What is being asked:
The response should consist of the data reproduced word for word.

(Saved data entries)
....

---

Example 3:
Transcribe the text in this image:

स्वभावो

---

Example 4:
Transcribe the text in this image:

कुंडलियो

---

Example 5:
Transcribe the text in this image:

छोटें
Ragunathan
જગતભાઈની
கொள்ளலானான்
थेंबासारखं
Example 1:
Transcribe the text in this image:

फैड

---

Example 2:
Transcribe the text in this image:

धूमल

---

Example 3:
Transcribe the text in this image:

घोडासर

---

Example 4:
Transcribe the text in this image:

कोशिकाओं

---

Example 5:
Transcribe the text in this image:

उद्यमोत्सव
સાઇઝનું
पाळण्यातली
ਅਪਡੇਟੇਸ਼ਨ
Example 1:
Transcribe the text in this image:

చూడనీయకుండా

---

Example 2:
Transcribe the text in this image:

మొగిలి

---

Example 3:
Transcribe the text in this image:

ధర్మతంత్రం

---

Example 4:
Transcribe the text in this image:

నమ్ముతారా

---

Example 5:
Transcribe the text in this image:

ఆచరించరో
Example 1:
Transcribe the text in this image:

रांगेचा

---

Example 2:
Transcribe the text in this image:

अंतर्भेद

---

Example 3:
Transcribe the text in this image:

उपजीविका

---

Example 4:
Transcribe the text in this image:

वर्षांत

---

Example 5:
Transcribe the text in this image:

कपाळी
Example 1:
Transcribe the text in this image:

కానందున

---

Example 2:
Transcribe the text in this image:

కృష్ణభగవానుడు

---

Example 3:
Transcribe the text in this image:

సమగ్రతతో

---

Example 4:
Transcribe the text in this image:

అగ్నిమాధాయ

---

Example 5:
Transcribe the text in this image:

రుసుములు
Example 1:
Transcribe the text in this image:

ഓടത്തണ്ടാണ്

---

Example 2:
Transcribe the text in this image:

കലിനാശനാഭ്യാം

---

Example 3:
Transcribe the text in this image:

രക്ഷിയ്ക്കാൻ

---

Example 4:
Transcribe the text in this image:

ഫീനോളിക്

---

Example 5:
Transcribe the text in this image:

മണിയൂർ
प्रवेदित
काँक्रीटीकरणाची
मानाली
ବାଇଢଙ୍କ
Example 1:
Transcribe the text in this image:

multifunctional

....

Expected answer:
---

Example 3:
Transcribe the text in this image:

स्वभावो

---

Example 4:
Transcribe the text in this image:

कुंडलियो

---

Example 5:
Transcribe the text in this image:

छोटें
Ragunathan
જગતભાઈની
கொள்ளலானான்
थेंबासारखं
Example 1:
Transcribe the text in this image:

फैड

---

Example 2:
Transcribe the text in this image:

धूमल

---

Example 3:
Transcribe the text in this image:

घोडासर

---

Example 4:
Transcribe the text in this image:

कोशिकाओं

---

Example 5:
Transcribe the text in this image:

उद्यमोत्सव
સાઇઝનું
पाळण्यातली
ਅਪਡੇਟੇਸ਼ਨ
Example 1:
Transcribe the text in this image:

చూడనీయకుండా

---

Example 2:
Transcribe the text in this image:

మొగిలి

---

Example 3:
Transcribe the text in this image:

ధర్మతంత్రం

---

Example 4:
Transcribe the text in this image:

నమ్ముతారా

---

Example 5:
Transcribe the text in this image:

ఆచరించరో
Example 1:
Transcribe the text in this image:

रांगेचा

---

Example 2:
Transcribe the text in this image:

अंतर्भेद

---

Example 3:
Transcribe the text in this image:

उपजीविका

---

Example 4:
Transcribe the text in this image:

वर्षांत

---

Example 5:
Transcribe the text in this image:

कपाळी
Example 1:
Transcribe the text in this image:

కానందున

---

Example 2:
Transcribe the text in this image:

కృష్ణభగవానుడు

---

Example 3:
Transcribe the text in this image:

సమగ్రతతో

---

Example 4:
Transcribe the text in this image:

అగ్నిమాధాయ

---

Example 5:
Transcribe the text in this image:

రుసుములు
Example 1:
Transcribe the text in this image:

ഓടത്തണ്ടാണ്

---

Example 2:
Transcribe the text in this image:

കലിനാശനാഭ്യാം

---

Example 3:
Transcribe the text in this image:

രക്ഷിയ്ക്കാൻ

---

Example 4:
Transcribe the text in this image:

ഫീനോളിക്

---

Example 5:
Transcribe the text in this image:

മണിയൂർ
प्रवेदित
काँक्रीटीकरणाची
मानाली
ବାଇଢଙ୍କ
Example 1:
Transcribe the text in this image:

multifunctional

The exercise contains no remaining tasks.